The key is what Señor Chavez calls “endogenous development”, making the economy self-sufficient by subsidising domestic agriculture and industry. Until recently unaware of the word endogenous, Venezuelans are now used to hearing it referred to constantly. The Government is training an army of workers to boost production and 400,000 people are already enrolled. If it succeeds, the country will become self-sufficient in food and many consumer goods by 2021.
A large part of the plan involves reversing the drift into the cities. Poor slum-dwellers are to be encouraged to rediscover their peasant roots.
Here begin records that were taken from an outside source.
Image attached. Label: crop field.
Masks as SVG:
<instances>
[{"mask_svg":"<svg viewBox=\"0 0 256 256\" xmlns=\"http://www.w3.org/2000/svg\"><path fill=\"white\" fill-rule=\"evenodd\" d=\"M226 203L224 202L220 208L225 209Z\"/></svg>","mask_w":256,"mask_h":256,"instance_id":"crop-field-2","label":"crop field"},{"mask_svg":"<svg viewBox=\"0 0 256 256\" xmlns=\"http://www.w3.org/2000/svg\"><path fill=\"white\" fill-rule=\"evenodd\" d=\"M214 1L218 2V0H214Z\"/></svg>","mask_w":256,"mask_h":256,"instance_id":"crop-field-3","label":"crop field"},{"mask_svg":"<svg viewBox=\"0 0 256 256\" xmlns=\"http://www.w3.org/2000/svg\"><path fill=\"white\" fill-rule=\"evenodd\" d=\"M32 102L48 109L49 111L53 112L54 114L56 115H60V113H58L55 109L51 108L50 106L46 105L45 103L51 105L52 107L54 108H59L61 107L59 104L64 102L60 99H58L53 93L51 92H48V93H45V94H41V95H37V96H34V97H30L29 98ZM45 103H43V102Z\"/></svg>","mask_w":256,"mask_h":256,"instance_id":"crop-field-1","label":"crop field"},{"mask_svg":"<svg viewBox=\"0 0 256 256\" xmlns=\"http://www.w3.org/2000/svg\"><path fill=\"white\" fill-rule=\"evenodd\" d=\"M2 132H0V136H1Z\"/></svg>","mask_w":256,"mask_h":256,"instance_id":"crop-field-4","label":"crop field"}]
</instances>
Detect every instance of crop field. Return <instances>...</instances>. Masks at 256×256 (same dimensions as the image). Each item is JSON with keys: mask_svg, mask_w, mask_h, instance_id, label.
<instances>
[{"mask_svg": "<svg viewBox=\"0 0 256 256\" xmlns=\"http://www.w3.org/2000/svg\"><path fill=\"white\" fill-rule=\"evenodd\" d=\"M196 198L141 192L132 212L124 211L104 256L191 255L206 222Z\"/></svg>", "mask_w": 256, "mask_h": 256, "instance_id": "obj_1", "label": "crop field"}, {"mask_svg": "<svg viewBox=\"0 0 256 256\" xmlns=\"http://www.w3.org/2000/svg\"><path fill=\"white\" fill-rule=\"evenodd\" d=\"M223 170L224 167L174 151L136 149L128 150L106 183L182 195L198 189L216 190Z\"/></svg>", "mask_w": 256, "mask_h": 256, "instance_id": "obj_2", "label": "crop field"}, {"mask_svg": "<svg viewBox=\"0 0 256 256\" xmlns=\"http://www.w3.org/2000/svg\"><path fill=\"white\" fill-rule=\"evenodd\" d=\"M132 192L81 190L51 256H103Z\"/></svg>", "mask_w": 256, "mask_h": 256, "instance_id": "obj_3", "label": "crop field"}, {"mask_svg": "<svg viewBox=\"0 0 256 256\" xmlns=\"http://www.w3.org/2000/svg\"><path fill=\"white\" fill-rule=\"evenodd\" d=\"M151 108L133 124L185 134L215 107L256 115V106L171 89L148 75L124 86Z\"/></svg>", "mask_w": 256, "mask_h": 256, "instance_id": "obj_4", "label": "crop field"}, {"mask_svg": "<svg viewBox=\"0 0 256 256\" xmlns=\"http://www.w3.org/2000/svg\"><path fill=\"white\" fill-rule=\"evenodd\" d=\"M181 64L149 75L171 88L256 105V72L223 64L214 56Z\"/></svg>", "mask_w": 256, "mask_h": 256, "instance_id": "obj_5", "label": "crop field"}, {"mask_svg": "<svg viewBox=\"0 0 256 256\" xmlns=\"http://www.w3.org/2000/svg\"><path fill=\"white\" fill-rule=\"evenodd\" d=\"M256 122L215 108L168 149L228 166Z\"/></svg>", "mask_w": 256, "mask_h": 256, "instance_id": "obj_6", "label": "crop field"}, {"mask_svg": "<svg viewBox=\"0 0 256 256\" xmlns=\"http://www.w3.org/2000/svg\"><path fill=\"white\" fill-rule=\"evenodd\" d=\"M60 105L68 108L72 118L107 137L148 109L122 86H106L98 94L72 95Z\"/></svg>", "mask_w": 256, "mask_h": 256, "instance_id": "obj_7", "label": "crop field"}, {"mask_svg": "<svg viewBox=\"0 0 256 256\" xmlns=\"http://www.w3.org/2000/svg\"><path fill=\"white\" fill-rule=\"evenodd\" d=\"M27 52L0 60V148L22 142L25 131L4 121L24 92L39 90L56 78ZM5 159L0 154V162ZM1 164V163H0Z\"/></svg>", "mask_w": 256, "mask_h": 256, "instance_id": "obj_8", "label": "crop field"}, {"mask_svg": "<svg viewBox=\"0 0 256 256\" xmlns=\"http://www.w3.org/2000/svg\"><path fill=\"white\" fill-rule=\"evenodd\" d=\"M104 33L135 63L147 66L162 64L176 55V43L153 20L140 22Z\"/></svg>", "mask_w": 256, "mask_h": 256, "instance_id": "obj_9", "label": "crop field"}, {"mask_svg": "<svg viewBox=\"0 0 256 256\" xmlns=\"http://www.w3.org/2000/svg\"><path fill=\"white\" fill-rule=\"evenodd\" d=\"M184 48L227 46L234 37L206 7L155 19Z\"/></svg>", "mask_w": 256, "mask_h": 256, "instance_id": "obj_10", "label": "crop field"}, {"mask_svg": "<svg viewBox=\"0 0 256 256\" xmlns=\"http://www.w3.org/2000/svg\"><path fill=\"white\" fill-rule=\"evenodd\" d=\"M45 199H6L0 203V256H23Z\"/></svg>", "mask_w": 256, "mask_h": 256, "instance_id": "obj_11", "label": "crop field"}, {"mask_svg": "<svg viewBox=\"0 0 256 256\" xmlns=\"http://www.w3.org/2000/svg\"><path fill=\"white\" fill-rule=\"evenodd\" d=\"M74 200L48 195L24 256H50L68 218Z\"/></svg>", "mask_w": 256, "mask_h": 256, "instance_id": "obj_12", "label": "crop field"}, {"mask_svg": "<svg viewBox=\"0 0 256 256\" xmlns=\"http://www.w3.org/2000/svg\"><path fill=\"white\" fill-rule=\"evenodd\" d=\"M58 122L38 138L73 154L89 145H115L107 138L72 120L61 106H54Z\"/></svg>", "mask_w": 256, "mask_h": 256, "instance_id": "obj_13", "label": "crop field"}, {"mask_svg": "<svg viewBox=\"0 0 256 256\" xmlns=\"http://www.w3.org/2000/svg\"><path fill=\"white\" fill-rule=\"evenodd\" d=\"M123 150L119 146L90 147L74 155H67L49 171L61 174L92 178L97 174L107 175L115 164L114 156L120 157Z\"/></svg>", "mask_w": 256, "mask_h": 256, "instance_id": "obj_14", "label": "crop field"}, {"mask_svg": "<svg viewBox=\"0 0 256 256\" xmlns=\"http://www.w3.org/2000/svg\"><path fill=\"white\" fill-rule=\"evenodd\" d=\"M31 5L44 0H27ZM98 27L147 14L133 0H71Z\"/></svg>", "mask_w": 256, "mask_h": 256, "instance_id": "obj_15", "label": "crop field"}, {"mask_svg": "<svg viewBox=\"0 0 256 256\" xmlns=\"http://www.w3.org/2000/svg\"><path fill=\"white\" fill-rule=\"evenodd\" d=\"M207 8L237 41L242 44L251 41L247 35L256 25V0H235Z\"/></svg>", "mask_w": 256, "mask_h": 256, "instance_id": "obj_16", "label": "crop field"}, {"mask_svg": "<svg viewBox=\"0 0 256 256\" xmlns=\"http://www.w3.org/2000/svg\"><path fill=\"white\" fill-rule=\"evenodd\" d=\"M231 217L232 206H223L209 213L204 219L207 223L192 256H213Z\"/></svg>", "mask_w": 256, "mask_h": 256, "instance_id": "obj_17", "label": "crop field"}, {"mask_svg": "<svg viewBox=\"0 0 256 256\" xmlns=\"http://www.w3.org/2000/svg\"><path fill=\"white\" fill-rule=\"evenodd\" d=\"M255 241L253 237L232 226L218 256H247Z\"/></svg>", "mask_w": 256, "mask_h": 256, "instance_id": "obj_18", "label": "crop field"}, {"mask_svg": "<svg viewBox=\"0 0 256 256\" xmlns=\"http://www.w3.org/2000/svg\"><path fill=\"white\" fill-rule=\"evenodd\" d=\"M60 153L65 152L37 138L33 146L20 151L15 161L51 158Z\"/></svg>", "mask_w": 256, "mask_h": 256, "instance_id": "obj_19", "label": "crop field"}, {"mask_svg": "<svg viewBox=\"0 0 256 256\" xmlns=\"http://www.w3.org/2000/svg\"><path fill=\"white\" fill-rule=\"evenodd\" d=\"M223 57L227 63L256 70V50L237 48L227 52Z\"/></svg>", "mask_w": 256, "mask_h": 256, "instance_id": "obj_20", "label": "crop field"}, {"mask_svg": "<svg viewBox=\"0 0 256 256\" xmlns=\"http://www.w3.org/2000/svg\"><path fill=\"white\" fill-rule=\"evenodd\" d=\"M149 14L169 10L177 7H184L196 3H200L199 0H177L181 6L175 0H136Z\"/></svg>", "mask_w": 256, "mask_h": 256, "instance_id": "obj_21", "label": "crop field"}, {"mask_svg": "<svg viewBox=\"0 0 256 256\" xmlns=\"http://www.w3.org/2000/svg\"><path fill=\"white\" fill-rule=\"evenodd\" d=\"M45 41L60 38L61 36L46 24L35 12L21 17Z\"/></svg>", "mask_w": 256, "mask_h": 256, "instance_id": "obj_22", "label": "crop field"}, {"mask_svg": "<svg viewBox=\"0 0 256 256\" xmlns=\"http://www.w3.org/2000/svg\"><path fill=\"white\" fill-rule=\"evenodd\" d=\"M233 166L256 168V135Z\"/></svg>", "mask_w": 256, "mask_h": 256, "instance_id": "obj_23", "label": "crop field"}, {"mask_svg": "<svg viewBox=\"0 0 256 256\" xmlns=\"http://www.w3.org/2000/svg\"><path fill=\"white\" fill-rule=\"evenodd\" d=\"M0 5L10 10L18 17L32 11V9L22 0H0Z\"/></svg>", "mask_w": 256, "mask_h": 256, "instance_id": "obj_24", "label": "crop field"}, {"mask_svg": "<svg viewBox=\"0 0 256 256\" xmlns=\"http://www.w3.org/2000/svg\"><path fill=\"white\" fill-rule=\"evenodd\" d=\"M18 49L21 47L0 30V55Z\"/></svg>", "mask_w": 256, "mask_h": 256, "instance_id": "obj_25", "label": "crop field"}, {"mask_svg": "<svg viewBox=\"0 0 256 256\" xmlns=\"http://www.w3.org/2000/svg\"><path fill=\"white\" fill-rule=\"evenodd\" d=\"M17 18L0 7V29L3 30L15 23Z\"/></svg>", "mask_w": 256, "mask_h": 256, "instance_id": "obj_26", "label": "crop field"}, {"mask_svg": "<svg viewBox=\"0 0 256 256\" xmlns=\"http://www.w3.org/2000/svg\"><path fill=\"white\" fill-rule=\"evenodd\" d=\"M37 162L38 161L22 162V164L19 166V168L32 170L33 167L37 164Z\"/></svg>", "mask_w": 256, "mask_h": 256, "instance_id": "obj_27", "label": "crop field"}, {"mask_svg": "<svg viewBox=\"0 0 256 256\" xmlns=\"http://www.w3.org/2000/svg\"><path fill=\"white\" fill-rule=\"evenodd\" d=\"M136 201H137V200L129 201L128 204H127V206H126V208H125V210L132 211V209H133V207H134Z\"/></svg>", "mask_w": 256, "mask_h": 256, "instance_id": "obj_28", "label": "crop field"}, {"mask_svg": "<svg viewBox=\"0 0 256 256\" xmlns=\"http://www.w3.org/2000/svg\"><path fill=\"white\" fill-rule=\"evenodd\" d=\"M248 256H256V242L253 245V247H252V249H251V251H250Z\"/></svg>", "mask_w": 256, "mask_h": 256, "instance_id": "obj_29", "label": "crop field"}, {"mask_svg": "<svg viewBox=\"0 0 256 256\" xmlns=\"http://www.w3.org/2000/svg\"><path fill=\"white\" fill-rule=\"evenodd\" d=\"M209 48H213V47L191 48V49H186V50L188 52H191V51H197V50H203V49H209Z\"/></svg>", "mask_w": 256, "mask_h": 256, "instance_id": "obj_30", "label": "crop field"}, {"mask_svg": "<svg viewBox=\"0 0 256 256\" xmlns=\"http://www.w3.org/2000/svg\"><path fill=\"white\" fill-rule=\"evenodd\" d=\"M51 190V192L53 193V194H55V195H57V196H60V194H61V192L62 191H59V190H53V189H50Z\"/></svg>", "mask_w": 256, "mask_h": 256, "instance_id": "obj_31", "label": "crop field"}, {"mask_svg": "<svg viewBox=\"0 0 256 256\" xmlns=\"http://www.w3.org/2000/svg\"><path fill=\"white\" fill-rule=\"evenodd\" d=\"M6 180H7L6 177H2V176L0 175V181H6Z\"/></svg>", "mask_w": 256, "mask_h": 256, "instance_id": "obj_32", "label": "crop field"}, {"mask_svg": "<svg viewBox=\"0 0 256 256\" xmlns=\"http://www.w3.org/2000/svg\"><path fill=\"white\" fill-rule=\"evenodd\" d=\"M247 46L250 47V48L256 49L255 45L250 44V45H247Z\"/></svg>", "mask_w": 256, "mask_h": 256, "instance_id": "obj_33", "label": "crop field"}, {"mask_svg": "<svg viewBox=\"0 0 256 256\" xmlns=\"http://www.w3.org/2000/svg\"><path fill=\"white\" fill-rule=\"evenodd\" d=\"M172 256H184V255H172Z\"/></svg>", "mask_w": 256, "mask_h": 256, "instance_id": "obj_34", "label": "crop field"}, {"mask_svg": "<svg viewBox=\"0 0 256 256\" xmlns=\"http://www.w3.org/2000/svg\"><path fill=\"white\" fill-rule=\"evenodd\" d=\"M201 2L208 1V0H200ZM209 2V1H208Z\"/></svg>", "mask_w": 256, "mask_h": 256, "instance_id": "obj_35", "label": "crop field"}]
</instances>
Last month the president launched a new land reform campaign which he calls Venezuela’s “Great Leap Forward” for the poor, evoking Mao Zedong disastrous plan in the late 1950s.
Critics say it is quixotic, ill-conceived social engineering. “His plan won’t work,” said Carlos Machado, an agribusiness professor at the Caracas-based IESA business school. “The state is the worst farmer. All he can hope to achieve is a prize for preserving poverty.”
Venezuela supplies 13 per cent of US oil. President Bush’s new Secretary of State, Condoleezza Rice, called the Venezuelan leader a “negative force”, during recent congressional hearings.
Venezuelan officials are confident of success. “People are waking up,” said Norali Verenzuela, who runs the organic garden. “We’ve been dependent on McDonald’s for so long.”